WHAT THE EXERCISE ASKS – Return the data below in full and exactly, except that the pictures are dropped.

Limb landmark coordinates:
%%
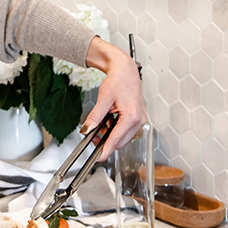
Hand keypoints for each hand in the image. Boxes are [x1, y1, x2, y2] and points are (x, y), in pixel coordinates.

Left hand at [82, 36, 147, 159]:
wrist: (126, 70)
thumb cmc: (118, 80)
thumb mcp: (103, 99)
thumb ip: (95, 117)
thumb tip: (86, 130)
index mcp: (132, 116)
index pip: (116, 140)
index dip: (106, 150)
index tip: (98, 157)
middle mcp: (139, 120)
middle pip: (121, 141)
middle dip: (106, 141)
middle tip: (92, 137)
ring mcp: (141, 120)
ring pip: (123, 137)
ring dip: (111, 134)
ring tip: (100, 124)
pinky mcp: (139, 118)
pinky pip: (126, 130)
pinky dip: (116, 129)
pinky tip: (108, 121)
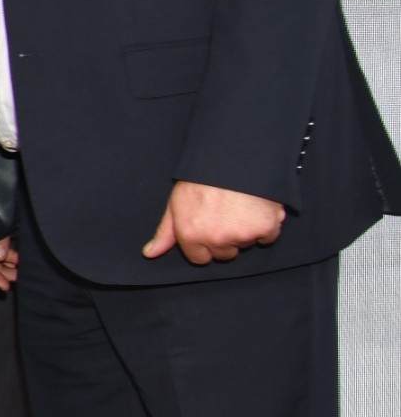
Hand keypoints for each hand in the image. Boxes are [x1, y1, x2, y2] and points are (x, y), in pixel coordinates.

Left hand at [143, 180, 285, 264]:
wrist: (232, 158)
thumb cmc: (200, 179)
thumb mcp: (175, 203)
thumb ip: (165, 232)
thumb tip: (150, 253)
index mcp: (191, 235)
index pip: (200, 258)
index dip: (204, 245)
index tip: (208, 228)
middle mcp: (215, 239)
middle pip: (224, 254)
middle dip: (224, 238)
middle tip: (225, 213)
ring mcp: (241, 235)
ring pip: (245, 244)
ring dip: (245, 231)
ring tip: (239, 206)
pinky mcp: (265, 228)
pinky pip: (268, 238)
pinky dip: (266, 226)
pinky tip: (257, 208)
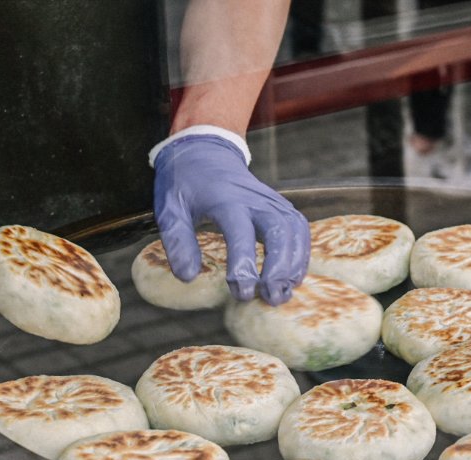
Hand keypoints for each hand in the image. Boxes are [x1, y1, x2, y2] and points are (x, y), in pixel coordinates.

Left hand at [153, 134, 309, 305]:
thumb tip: (188, 277)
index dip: (244, 263)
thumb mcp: (169, 209)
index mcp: (225, 199)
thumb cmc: (184, 182)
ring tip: (283, 292)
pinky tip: (292, 276)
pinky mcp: (280, 206)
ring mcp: (271, 201)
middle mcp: (254, 199)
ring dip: (294, 263)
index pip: (241, 232)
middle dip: (279, 267)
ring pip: (294, 230)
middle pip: (279, 231)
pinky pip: (299, 228)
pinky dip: (300, 253)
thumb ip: (177, 242)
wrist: (204, 150)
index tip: (241, 292)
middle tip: (271, 297)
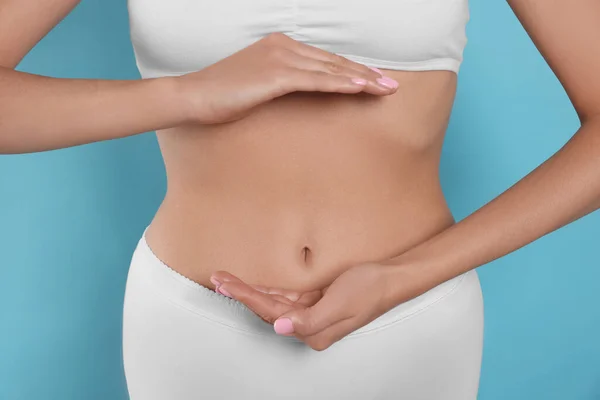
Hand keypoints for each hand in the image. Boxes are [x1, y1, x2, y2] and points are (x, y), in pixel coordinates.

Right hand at [174, 32, 398, 124]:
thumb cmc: (222, 95)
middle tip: (391, 86)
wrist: (193, 97)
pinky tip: (361, 89)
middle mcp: (284, 46)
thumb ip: (282, 83)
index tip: (374, 81)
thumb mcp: (257, 84)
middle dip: (366, 74)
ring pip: (331, 69)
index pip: (325, 59)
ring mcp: (280, 58)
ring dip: (362, 80)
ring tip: (386, 90)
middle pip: (334, 61)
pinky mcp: (276, 75)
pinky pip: (316, 80)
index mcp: (280, 46)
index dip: (353, 70)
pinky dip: (340, 84)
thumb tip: (302, 94)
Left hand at [210, 262, 428, 350]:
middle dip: (241, 293)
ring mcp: (311, 312)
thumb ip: (308, 320)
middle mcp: (309, 325)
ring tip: (226, 280)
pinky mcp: (315, 300)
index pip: (272, 314)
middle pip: (267, 309)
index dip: (247, 297)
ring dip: (250, 290)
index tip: (226, 285)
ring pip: (273, 302)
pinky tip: (251, 284)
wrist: (390, 277)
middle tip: (218, 279)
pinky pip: (285, 295)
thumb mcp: (339, 305)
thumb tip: (280, 328)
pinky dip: (267, 288)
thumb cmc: (369, 290)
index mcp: (314, 332)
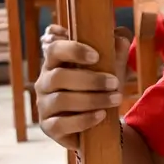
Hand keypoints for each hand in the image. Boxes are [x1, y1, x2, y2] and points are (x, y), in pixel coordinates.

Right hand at [36, 24, 131, 149]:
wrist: (100, 121)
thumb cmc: (102, 88)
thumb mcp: (112, 67)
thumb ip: (116, 50)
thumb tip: (119, 36)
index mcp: (56, 63)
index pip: (54, 49)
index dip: (73, 50)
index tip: (96, 56)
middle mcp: (45, 82)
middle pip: (59, 76)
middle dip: (91, 79)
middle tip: (115, 82)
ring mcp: (44, 105)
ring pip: (61, 99)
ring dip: (93, 99)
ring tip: (116, 99)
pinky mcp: (49, 127)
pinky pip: (60, 124)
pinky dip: (83, 120)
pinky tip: (101, 115)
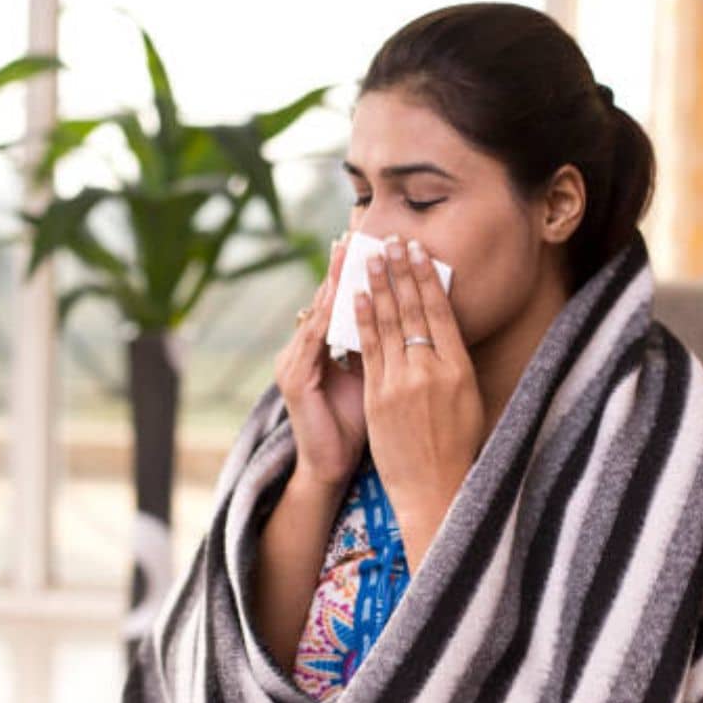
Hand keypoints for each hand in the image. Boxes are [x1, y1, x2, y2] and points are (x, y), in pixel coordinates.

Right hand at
%%
EXERCISE RESPONSE –
Hand keypoints for each hand in the image. Boxes are [x1, y1, x2, y2] and points are (x, y), in pixel coordinates.

Left hand at [82, 36, 147, 159]:
wrist: (126, 70)
thumb cmc: (118, 80)
thumb mcp: (103, 99)
thumb ip: (95, 117)
thumb tip: (86, 130)
index mcp: (132, 116)
index pip: (116, 140)
index dip: (106, 150)
index tip: (98, 157)
middle mcp: (139, 120)
middle pip: (121, 141)
middle dip: (106, 141)
middle tip: (92, 137)
ring mcp: (141, 120)
ring pip: (123, 137)
ring dip: (111, 134)
ring tip: (100, 124)
pinky mcp: (139, 118)
pinky pip: (126, 130)
pinky dip: (116, 129)
pinky tip: (108, 121)
Hand keypoints for each hand in the image. Boxes are [x1, y1, x2, y2] and points are (x, y), in pixel coordinates.

Left hand at [143, 180, 285, 264]:
wrist: (232, 158)
thumb cmc: (200, 179)
thumb mcp: (175, 203)
thumb ip: (165, 232)
thumb tip: (150, 253)
index mcp: (191, 235)
index pip: (200, 258)
index dip: (204, 245)
index tip: (208, 228)
middle mcp: (215, 239)
middle pip: (224, 254)
middle dip: (224, 238)
middle tip: (225, 213)
ring mcp: (241, 235)
ring pip: (245, 244)
ring dip: (245, 231)
ring tip: (239, 206)
pinky mcp: (265, 228)
pinky pip: (268, 238)
pinky dip: (266, 226)
pinky tip: (257, 208)
Hand keypoints for each hand in the image. Boxes are [x1, y1, x2, y2] and points are (x, y), in pixel coordinates.

Left hand at [153, 134, 309, 305]:
thumb tip: (188, 277)
index dip: (244, 263)
thumb mcp: (169, 209)
index mcp: (225, 199)
thumb cmc: (184, 182)
ring tip: (283, 292)
pinky tip: (292, 276)
pinky mcp: (280, 206)
ring mcp: (271, 201)
middle mcp: (254, 199)
ring dip: (294, 263)
index pip: (241, 232)
middle dip: (279, 267)
ring pip: (294, 230)
middle pip: (279, 231)
pinky pip: (299, 228)
pinky dip: (300, 253)
thumb ip: (177, 242)
wrist: (204, 150)
index tip: (241, 292)
middle tip: (271, 297)
Hand keypoints for each hand in the image. Boxes are [x1, y1, x2, y2] and points are (x, y), in pixel coordinates.

Right hand at [174, 32, 398, 124]:
thumb cmc: (222, 95)
middle tip: (391, 86)
wrist: (193, 97)
pinky tip: (361, 89)
middle mcp: (284, 46)
thumb ip: (282, 83)
index tip: (374, 81)
thumb mcp: (257, 84)
middle dip: (366, 74)
ring pip: (331, 69)
index pip: (325, 59)
ring mcp: (280, 58)
ring dip: (362, 80)
ring tip: (386, 90)
middle pip: (334, 61)
pinky mcp: (276, 75)
pinky pip: (316, 80)
index mcp: (280, 46)
index dip: (353, 70)
pinky dip: (340, 84)
thumb tip: (302, 94)
Left hand at [210, 262, 428, 350]:
middle dip: (241, 293)
ring mcp: (311, 312)
thumb ip: (308, 320)
middle mcp: (309, 325)
ring tip: (226, 280)
pinky mcp: (315, 300)
index pip: (272, 314)
middle pip: (267, 309)
index dip: (247, 297)
ring dip: (250, 290)
index tip: (226, 285)
ring pip: (273, 302)
pinky tip: (251, 284)
wrist: (390, 277)
middle tip: (218, 279)
pinky pip: (285, 295)
thumb mcp: (339, 305)
thumb tip: (280, 328)
pinky dip: (267, 288)
thumb cmc: (369, 290)
index mcp: (314, 332)
Hand keypoints for each hand in the image. Boxes are [x1, y1, x2, y2] and points are (x, y), in pixel coordinates.

Right hand at [36, 24, 131, 149]:
wrist: (100, 121)
thumb cmc: (102, 88)
thumb mcp: (112, 67)
thumb ip: (116, 50)
thumb tip: (119, 36)
index mcp: (56, 63)
index pip: (54, 49)
index dip: (73, 50)
index tip: (96, 56)
middle mcp: (45, 82)
middle pip: (59, 76)
middle dip: (91, 79)
middle tip: (115, 82)
ring mcp: (44, 105)
ring pip: (61, 99)
ring dip: (93, 99)
ring tip: (116, 99)
pinky mcp: (49, 127)
pinky pip: (60, 124)
pinky dip: (83, 120)
pinky tip: (101, 115)
Hand keypoints for each hand in the image. Boxes are [x1, y1, x2, y2] and points are (x, y), in pixel coordinates.

Right hand at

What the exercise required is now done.